If this package fixes the bug for you, please add a comment to this bug, mentioning the version of the package you tested, and change the tag from verification-zed-needed to verification-zed-done. If it does not fix the bug for you, please add a comment stating that, and change the tag to verification-zed-failed. In either case, details of your testing will help us make a better decision.

Further information regarding the verification process can be found at https://wiki.ubuntu.com/QATeam/PerformingSRUVerification . Thank you in advance!

Hello Frode, or anyone else affected,

Accepted ovn into antelope-proposed. The package will build now and be available in the Ubuntu Cloud Archive in a few hours, and then in the -proposed repository.

Please help us by testing this new package. To enable the -proposed repository:

  sudo add-apt-repository cloud-archive:antelope-proposed
  sudo apt-get update

Your feedback will aid us getting this update out to other Ubuntu users.

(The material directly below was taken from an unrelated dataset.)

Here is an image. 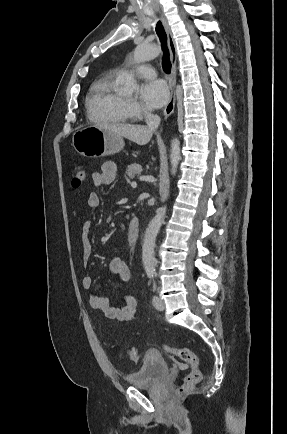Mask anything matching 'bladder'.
<instances>
[{"label":"bladder","mask_w":287,"mask_h":434,"mask_svg":"<svg viewBox=\"0 0 287 434\" xmlns=\"http://www.w3.org/2000/svg\"><path fill=\"white\" fill-rule=\"evenodd\" d=\"M168 372L167 359L159 352L149 351L138 369L126 376L125 382L133 387L151 386Z\"/></svg>","instance_id":"obj_1"}]
</instances>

If this package fixes the bug for you, please add a comment to this bug, mentioning the version of the package you tested, and change the tag from verification-antelope-needed to verification-antelope-done. If it does not fix the bug for you, please add a comment stating that, and change the tag to verification-antelope-failed. In either case, details of your testing will help us make a better decision.

Further information regarding the verification process can be found at https://wiki.ubuntu.com/QATeam/PerformingSRUVerification . Thank you in advance!

Hi James,
We are using ovn 22.03 on top of focal from this repo [0] which seems to not have been updated to have the fix for the CVE described here.
Would it be possible for that to get an update as well?
Thank you!

[0] http://ubuntu-cloud.archive.canonical.com/ubuntu/dists/focal-updates/ovn-22.03/

@cvalean - yep - I've just push these updates into ovn-22.03 proposed; as we work through testing they will get released to the updates pocket as well.

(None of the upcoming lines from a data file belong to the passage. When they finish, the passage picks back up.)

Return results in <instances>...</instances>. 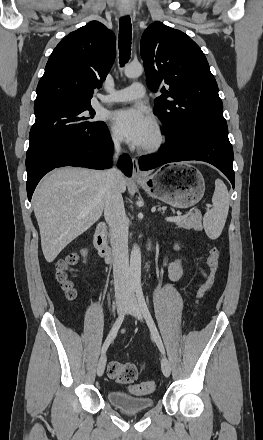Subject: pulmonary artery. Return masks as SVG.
<instances>
[{
	"label": "pulmonary artery",
	"instance_id": "obj_1",
	"mask_svg": "<svg viewBox=\"0 0 263 440\" xmlns=\"http://www.w3.org/2000/svg\"><path fill=\"white\" fill-rule=\"evenodd\" d=\"M144 95V85L141 82H135L124 89L112 91L109 95L101 96L100 102L103 104L126 102L140 99Z\"/></svg>",
	"mask_w": 263,
	"mask_h": 440
}]
</instances>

This bug was fixed in the package ovn - 24.03.1-2ubuntu1~cloud0
---------------

 ovn (24.03.1-2ubuntu1~cloud0) jammy-caracal; urgency=medium
 .
   * New upstream release for the Ubuntu Cloud Archive.
 .
 ovn (24.03.1-2ubuntu1) noble; urgency=medium
 .
   * d/rules: Fix check for ovs populated from openvswitch-source.
   * d/t/control: Add missing architecture restrictions for
     openvswitch-switch-dpdk.
   * d/t/run-tests.sh: Fix autopkgtest for binary packages (LP: #2057998).
 .
 ovn (24.03.1-2) unstable; urgency=medium
 .
   * Team upload.
   * d/t/run-tests.sh: Fix typo in autopkgtest script.
   * d/rules: Skip tests deemed unstable by upstream.
   * d/skip-tests.txt: Add flaky test to the skip-list.
 .
 ovn (24.03.1-1) unstable; urgency=medium
 .
   * Team upload.
   * d/tests: Run system test suites for autopkgtest.
   * Update upstream source from tag 'upstream/24.03.1'.
     - CVE-2024-2182: Fix insufficient validation of incoming BFD packets
       (LP: #2053113).
 .
 ovn (24.03.0-1) unstable; urgency=medium
 .
   * Team upload.
   * Update upstream source from tag 'upstream/24.03.0'.
   * d/control: Replace pkg-config with pkgconf as build dependency.
   * d/control: Update openvswitch-source build dependency.